### DATA ROWS ###
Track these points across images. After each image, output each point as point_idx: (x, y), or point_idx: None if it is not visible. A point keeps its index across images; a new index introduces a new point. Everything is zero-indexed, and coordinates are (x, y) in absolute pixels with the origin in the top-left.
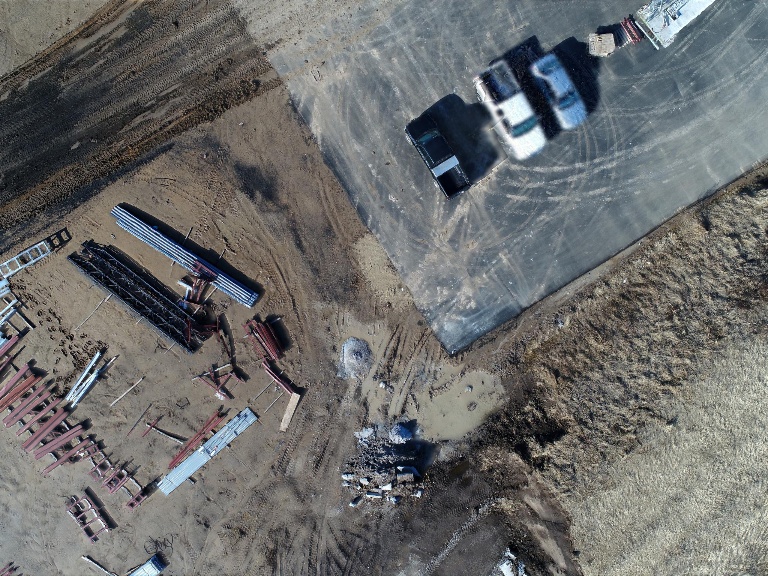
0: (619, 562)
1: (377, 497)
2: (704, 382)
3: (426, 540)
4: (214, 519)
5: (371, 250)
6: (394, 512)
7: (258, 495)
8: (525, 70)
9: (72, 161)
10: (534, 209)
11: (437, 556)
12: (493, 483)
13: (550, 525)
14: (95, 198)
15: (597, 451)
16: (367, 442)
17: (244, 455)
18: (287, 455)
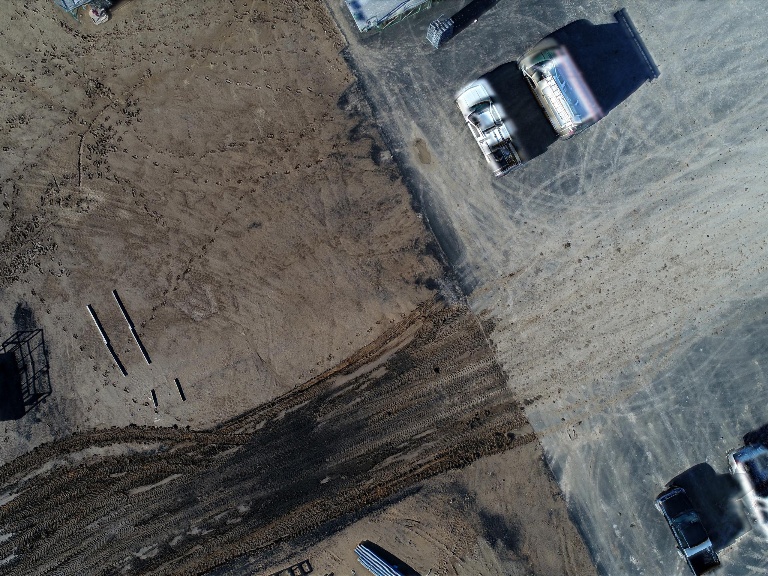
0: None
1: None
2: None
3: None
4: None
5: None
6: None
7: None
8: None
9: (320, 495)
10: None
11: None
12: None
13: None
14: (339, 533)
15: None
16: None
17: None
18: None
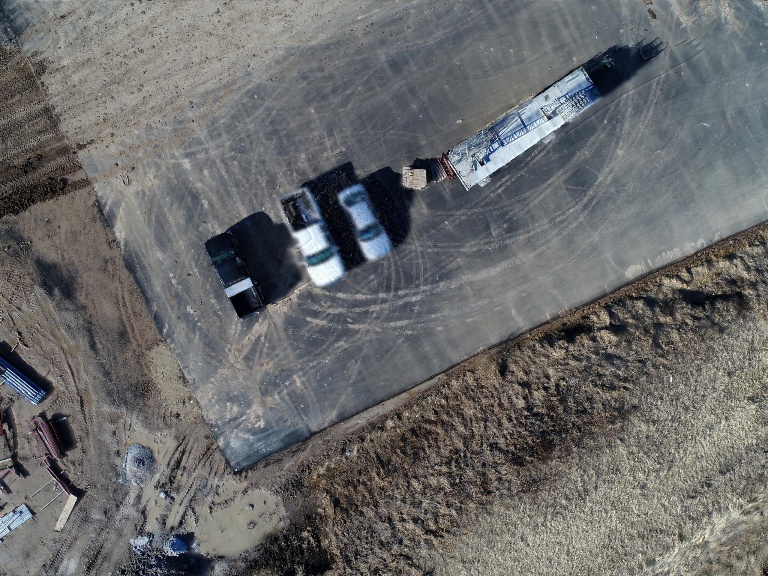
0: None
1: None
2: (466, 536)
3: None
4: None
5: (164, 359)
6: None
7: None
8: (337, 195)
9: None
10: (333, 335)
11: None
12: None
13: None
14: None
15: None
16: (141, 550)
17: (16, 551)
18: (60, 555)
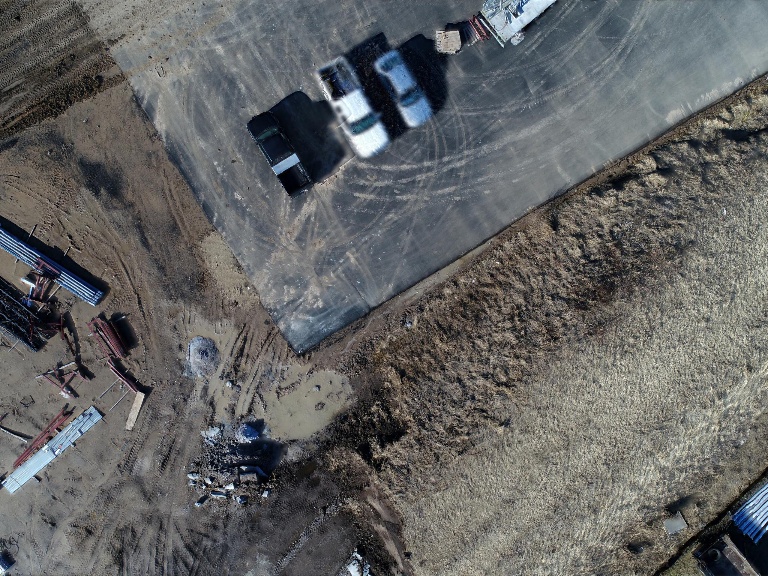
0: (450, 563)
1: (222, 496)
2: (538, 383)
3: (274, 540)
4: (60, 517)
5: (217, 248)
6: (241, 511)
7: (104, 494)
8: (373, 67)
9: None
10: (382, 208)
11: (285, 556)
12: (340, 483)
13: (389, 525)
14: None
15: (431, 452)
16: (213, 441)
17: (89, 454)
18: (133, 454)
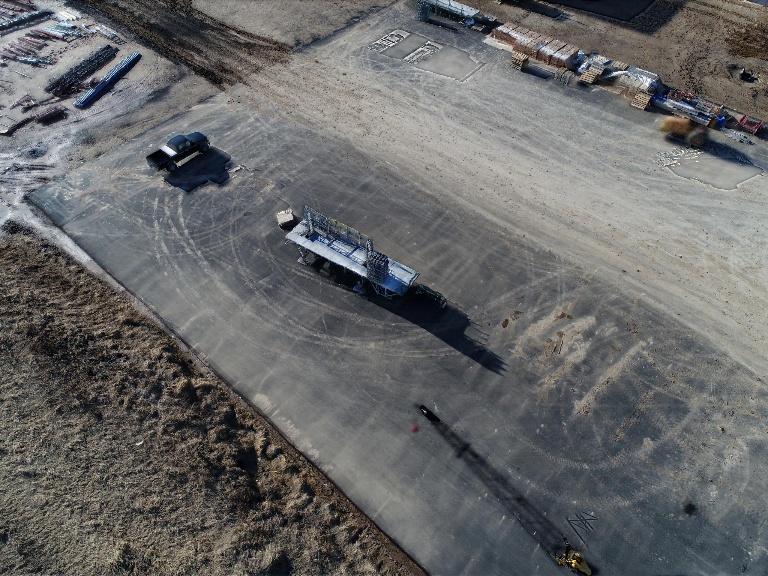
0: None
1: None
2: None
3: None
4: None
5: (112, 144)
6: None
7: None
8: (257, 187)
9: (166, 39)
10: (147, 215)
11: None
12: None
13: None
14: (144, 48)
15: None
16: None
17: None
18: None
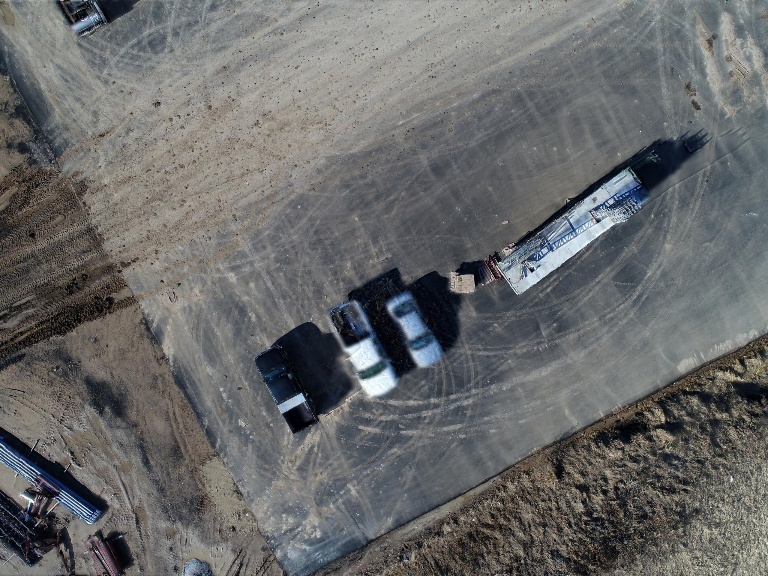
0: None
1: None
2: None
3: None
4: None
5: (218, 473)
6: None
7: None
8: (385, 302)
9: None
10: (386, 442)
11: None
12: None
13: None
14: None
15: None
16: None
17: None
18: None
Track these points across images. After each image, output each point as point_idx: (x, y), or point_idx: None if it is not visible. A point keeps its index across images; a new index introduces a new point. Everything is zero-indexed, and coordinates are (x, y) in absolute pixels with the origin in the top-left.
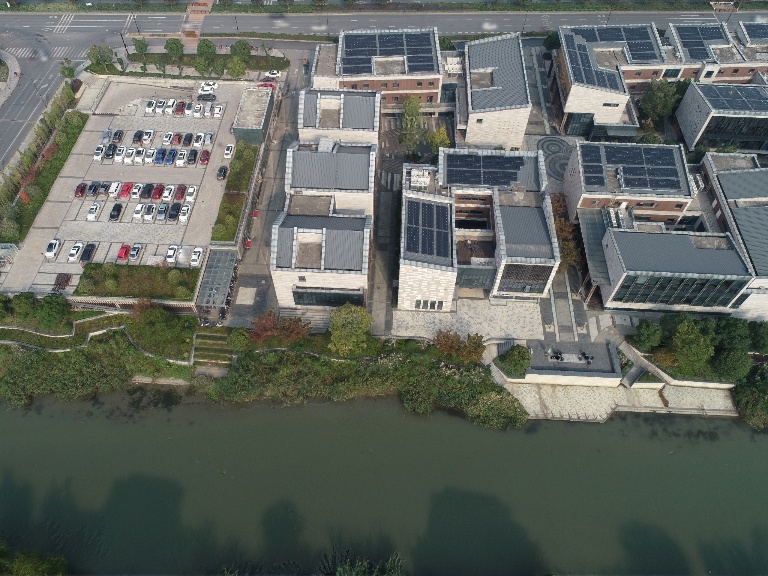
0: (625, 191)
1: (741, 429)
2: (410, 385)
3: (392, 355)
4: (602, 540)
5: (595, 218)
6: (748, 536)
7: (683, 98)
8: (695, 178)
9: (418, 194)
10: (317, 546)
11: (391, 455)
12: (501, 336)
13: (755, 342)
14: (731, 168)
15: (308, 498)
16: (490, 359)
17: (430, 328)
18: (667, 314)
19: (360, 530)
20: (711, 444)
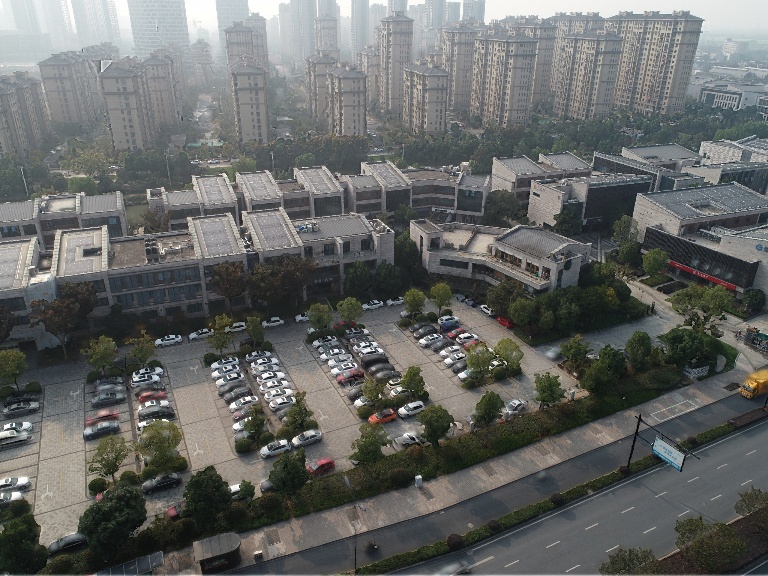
###
● **EXERCISE GOAL**
Edit the records starting at the beginning and ending at the line containing "13: (550, 525)", replacing "top-left" with "upper-left" and leaving everything else unchanged. Give back only those lines, without the pictures.

● **FINAL RESULT**
Track these points across images. After each image, output each point as point_idx: (x, y), or point_idx: None if it is not visible. A point keeps its index across images; a new index introduces a new point. Everything is zero-indexed, and coordinates are (x, y) in absolute pixels with the origin in the upper-left.
0: (619, 562)
1: (377, 497)
2: (704, 382)
3: (426, 540)
4: (214, 519)
5: (371, 250)
6: (394, 512)
7: (258, 495)
8: (525, 70)
9: (72, 161)
10: (534, 209)
11: (437, 556)
12: (493, 483)
13: (550, 525)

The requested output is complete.